Though I have never stayed at the Andaz Amsterdam hotel, I stopped in because the decor is the work of famed Dutch designer Marcel Wanders. It is worth having a cocktail in the lobby bar just to admire the imaginative and outlandish interior.
If you want to relax:
One of the more unique activities I have ever encountered is Koan Float. Make reservations for a float session, even if spas are not your thing. A 45-60 minute reservation gets you a private room with a shower and an enclosed chamber full of salt water so dense that you cannot sink. You control the lights and the music and truly have the opportunity to tune out the entire world to relax. Talk about a great way to beat jet lag!
I also try to spend the last night of each of my trips to Amsterdam on a canal dinner cruise. It is a relaxing and quiet way to see a lot of the city the night before what is usually an early flight home. Most of the canal cruise boats have glass roofs, so even if it’s chilly or raining, it’s still a great way to take in the sites. Cruising the canals after dark is more charming than the daytime: it’s neat seeing the decor inside all of the huge old apartments when they’re lit up at night.
If you want Culture:
Second perhaps only to the Louvre in Paris in scale, the Rijksmuseum tops my list of places you can spend several days viewing art. For both it and the Van Gogh Museum immediately behind it, I highly recommend that you book tickets in advance online. When you arrive at each, you’ll see a tediously long line to get in. In both cases, you can walk right past the line into a separate door if you already have tickets.
In addition to the many great museums and cultural events inside the city center, there are a lot of neat sites to see just outside Amsterdam if you want to explore more of Holland. Check with a tour agency or hop a train for a day or half day trip to one of these cool spots: Zaanse Schans, where you can climb up inside a still-operable antique windmill; Apenheul where monkeys run free in one of the largest open air primate parks in Europe; Keukenhof (seasonal) is arguably the largest tulip garden in the universe; and the town of Delft is where the famous blue Dutch pottery is still crafted and hand painted.
If you want great design or shopping:
The Amsterdam-based design studio and store Droog always has a lot of intriguing decor and lifestyle products.
The Nine Streets is a nine square block section of the city where the streets take a new name each block. Designer boutiques, art galleries and specialty stores line each, making it a fun area to spend time window shopping.

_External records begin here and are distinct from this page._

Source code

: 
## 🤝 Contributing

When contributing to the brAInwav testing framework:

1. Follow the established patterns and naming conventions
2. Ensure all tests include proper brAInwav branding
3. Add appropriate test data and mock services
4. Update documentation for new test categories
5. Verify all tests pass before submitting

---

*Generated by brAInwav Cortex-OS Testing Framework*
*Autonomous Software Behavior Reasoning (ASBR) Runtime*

The Waterlooplein Market is a large open-air flea market located just behind the National Opera house, adjacent to the Amstel River.

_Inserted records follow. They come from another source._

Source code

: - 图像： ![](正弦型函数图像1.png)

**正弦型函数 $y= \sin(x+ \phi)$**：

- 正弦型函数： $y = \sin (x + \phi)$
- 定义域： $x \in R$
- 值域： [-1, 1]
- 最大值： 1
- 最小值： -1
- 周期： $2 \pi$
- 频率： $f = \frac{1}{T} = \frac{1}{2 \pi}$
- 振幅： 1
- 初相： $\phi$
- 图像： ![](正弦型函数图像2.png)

If you want tips on Where to Stay:
CityMundo was helping people sublet short term apartments long before AirBnB arrived on the scene, and my experiences with them have always been fantastic. Spring for a houseboat if your budget allows it, especially one with an outdoor deck or patio. It’s really a remarkable way to experience the city from a very unique angle.
The Mercure Hotel Amsterdam Centre Canal District is a little farther afield than I usually stay, but is still walkable from the city center. The room was impeccably decorated, and the rate was very reasonable.

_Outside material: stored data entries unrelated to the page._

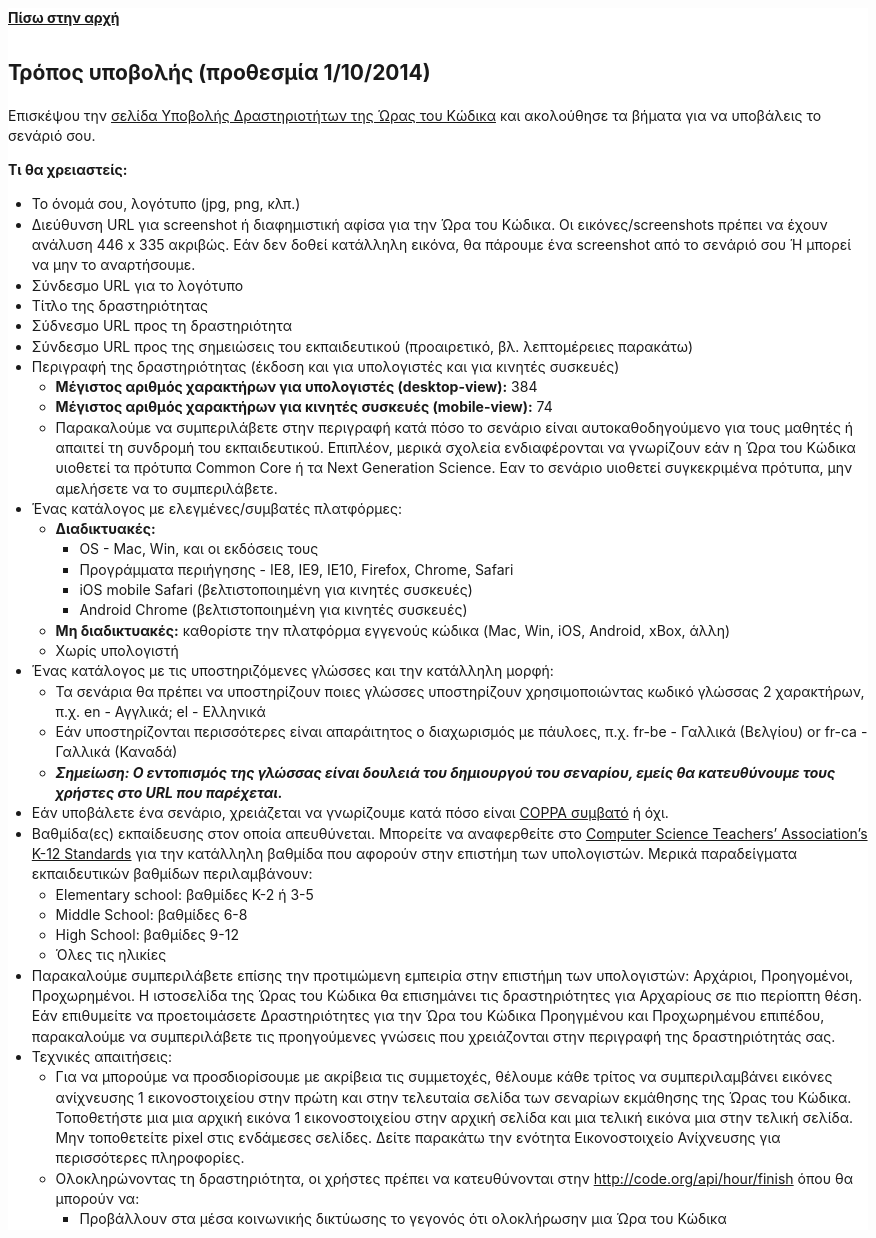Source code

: [**Πίσω στην αρχή**][10]

<a id="submit"></a>

## Τρόπος υποβολής (προθεσμία 1/10/2014)

Επισκέψου την [σελίδα Υποβολής Δραστηριοτήτων της Ώρας του Κώδικα][11] και ακολούθησε τα βήματα για να υποβάλεις το σενάριό σου.

 [11]: https://docs.google.com/a/code.org/forms/d/16FZ2a24YsZzhoCiThzUf1DI7nkuYG5sJURMEPd3wDvU/viewform

**Τι θα χρειαστείς:**

*   Το όνομά σου, λογότυπο (jpg, png, κλπ.)
*   Διεύθυνση URL για screenshot ή διαφημιστική αφίσα για την Ώρα του Κώδικα. Οι εικόνες/screenshots πρέπει να έχουν ανάλυση 446 x 335 ακριβώς. Εάν δεν δοθεί κατάλληλη εικόνα, θα πάρουμε ένα screenshot από το σενάριό σου Ή μπορεί να μην το αναρτήσουμε.
*   Σύνδεσμο URL για το λογότυπο
*   Τίτλο της δραστηριότητας
*   Σύδνεσμο URL προς τη δραστηριότητα
*   Σύνδεσμο URL προς της σημειώσεις του εκπαιδευτικού (προαιρετικό, βλ. λεπτομέρειες παρακάτω)
*   Περιγραφή της δραστηριότητας (έκδοση και για υπολογιστές και για κινητές συσκευές) 
    *   **Μέγιστος αριθμός χαρακτήρων για υπολογιστές (desktop-view):** 384
    *   **Μέγιστος αριθμός χαρακτήρων για κινητές συσκευές (mobile-view):** 74
    *   Παρακαλούμε να συμπεριλάβετε στην περιγραφή κατά πόσο το σενάριο είναι αυτοκαθοδηγούμενο για τους μαθητές ή απαιτεί τη συνδρομή του εκπαιδευτικού. Επιπλέον, μερικά σχολεία ενδιαφέρονται να γνωρίζουν εάν η Ώρα του Κώδικα υιοθετεί τα πρότυπα Common Core ή τα Next Generation Science. Εαν το σενάριο υιοθετεί συγκεκριμένα πρότυπα, μην αμελήσετε να το συμπεριλάβετε.
*   Ένας κατάλογος με ελεγμένες/συμβατές πλατφόρμες: 
    *   **Διαδικτυακές:** 
        *   OS - Mac, Win, και οι εκδόσεις τους
        *   Προγράμματα περιήγησης - IE8, IE9, IE10, Firefox, Chrome, Safari
        *   iOS mobile Safari (βελτιστοποιημένη για κινητές συσκευές)
        *   Android Chrome (βελτιστοποιημένη για κινητές συσκευές)
    *   **Μη διαδικτυακές:** καθορίστε την πλατφόρμα εγγενούς κώδικα (Mac, Win, iOS, Android, xBox, άλλη)
    *   Χωρίς υπολογιστή
*   Ένας κατάλογος με τις υποστηριζόμενες γλώσσες και την κατάλληλη μορφή: 
    *   Τα σενάρια θα πρέπει να υποστηρίζουν ποιες γλώσσες υποστηρίζουν χρησιμοποιώντας κωδικό γλώσσας 2 χαρακτήρων, π.χ. en - Αγγλικά; el - Ελληνικά
    *   Εάν υποστηρίζονται περισσότερες είναι απαράιτητος ο διαχωρισμός με πάυλοες, π.χ. fr-be - Γαλλικά (Βελγίου) or fr-ca - Γαλλικά (Καναδά)
    *   ***Σημείωση: Ο εντοπισμός της γλώσσας είναι δουλειά του δημιουργού του σεναρίου, εμείς θα κατευθύνουμε τους χρήστες στο URL που παρέχεται.*** 
*   Εάν υποβάλετε ένα σενάριο, χρειάζεται να γνωρίζουμε κατά πόσο είναι [COPPA συμβατό][12] ή όχι.
*   Βαθμίδα(ες) εκπαίδευσης στον οποία απευθύνεται. Μπορείτε να αναφερθείτε στο [Computer Science Teachers’ Association’s K-12 Standards][13] για την κατάλληλη βαθμίδα που αφορούν στην επιστήμη των υπολογιστών. Μερικά παραδείγματα εκπαιδευτικών βαθμίδων περιλαμβάνουν: 
    *   Elementary school: βαθμίδες K-2 ή 3-5
    *   Middle School: βαθμίδες 6-8
    *   High School: βαθμίδες 9-12
    *   Όλες τις ηλικίες
*   Παρακαλούμε συμπεριλάβετε επίσης την προτιμώμενη εμπειρία στην επιστήμη των υπολογιστών: Αρχάριοι, Προηγομένοι, Προχωρημένοι. Η ιστοσελίδα της Ώρας του Κώδικα θα επισημάνει τις δραστηριότητες για Αρχαρίους σε πιο περίοπτη θέση. Εάν επιθυμείτε να προετοιμάσετε Δραστηριότητες για την Ώρα του Κώδικα Προηγμένου και Προχωρημένου επιπέδου, παρακαλούμε να συμπεριλάβετε τις προηγούμενες γνώσεις που χρειάζονται στην περιγραφή της δραστηριότητάς σας.
*   Τεχνικές απαιτήσεις: 
    *   Για να μπορούμε να προσδιορίσουμε με ακρίβεια τις συμμετοχές, θέλουμε κάθε τρίτος να συμπεριλαμβάνει εικόνες ανίχνευσης 1 εικονοστοιχείου στην πρώτη και στην τελευταία σελίδα των σεναρίων εκμάθησης της Ώρας του Κώδικα. Τοποθετήστε μια μια αρχική εικόνα 1 εικονοστοιχείου στην αρχική σελίδα και μια τελική εικόνα μια στην τελική σελίδα. Μην τοποθετείτε pixel στις ενδάμεσες σελίδες. Δείτε παρακάτω την ενότητα Εικονοστοιχείο Ανίχνευσης για περισσότερες πληροφορίες. 
    *   Ολοκληρώνοντας τη δραστηριότητα, οι χρήστες πρέπει να κατευθύνονται στην <http://code.org/api/hour/finish> όπου θα μπορούν να: 
        *   Προβάλλουν στα μέσα κοινωνικής δικτύωσης το γεγονός ότι ολοκλήρωσην μια Ώρα του Κώδικα

 [1]: http://code.org/learn
 [2]: #inclusion
 [3]: #guidelines
 [4]: #submit
 [5]: #design
 [6]: #tm
 [7]: #pixel
 [8]: #promote
 [9]: #disabilities
 [10]: #top
 [12]: http://en.wikipedia.org/wiki/Children's_Online_Privacy_Protection_Act
 [13]: http://csta.acm.org/Curriculum/sub/K12Standards.html
 [14]: https://www.dropbox.com/s/ojlltuegr7ruvx1/csedweek-logo-final-small.jpg
 [15]: https://www.dropbox.com/s/yolheibpxapzpp1/csedweek-logo-final-big.png
 [16]: http://www.ncwit.org/resources/pair-programming-box-power-collaborative-learning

The NH Grand Krasnapolsky is as centrally located as you can get. It looks out on Dam Square at the center of the city, opposite the palace of the Dutch royal family. It has been extensively renovated in recent years and its rooms are modern, trendy and comfortable.
The Grand Hotel Amrath is a luxury hotel situated conveniently near the train station at the north of the city. Both times I have stayed here, I’ve been impressed by just how spacious the rooms are. The ceilings are absurdly high, and each room contains a complimentary minibar, Nespresso maker, and the lavishly appointed bathrooms.